Items listed in a dataset:
--- START ---

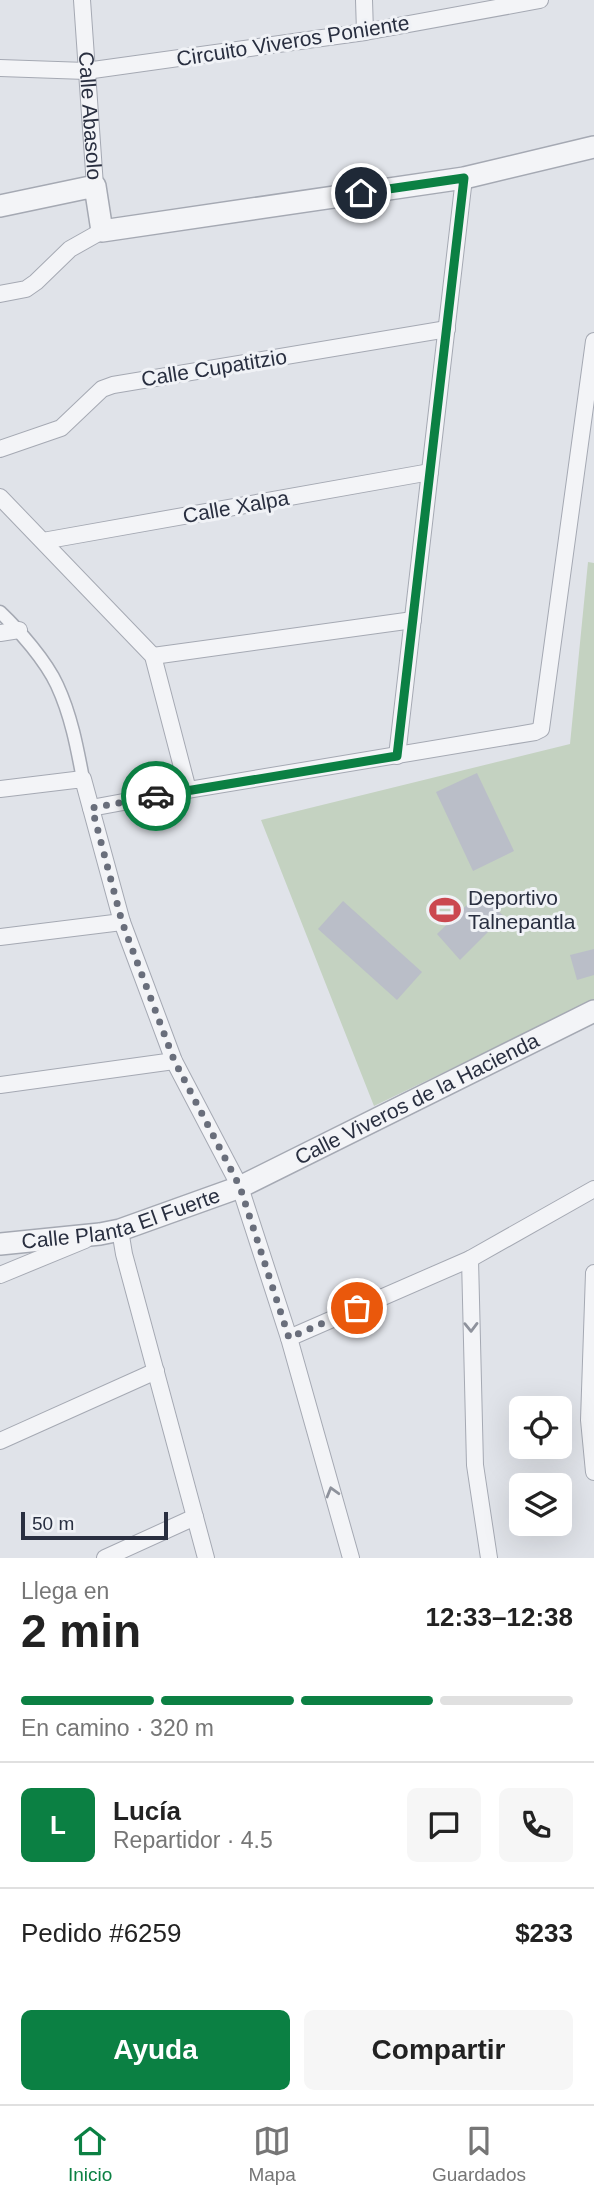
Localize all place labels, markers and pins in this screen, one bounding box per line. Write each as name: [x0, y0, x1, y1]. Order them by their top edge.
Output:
pin: [331, 163, 391, 223]
place label: Deportivo Talnepantla: [468, 886, 576, 933]
sports icon: Deportivo Talnepantla: [428, 893, 462, 927]
pin: [327, 1278, 387, 1338]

--- END ---

### Exercise prompt
Repeat the records above exactly, without pictures.

### Result of this exercise
Localize all place labels, markers and pins in this screen, one bounding box per line. Write each as name: [x0, y0, x1, y1]. Order them by their top edge.
Output:
pin: [331, 163, 391, 223]
place label: Deportivo Talnepantla: [468, 886, 576, 933]
sports icon: Deportivo Talnepantla: [428, 893, 462, 927]
pin: [327, 1278, 387, 1338]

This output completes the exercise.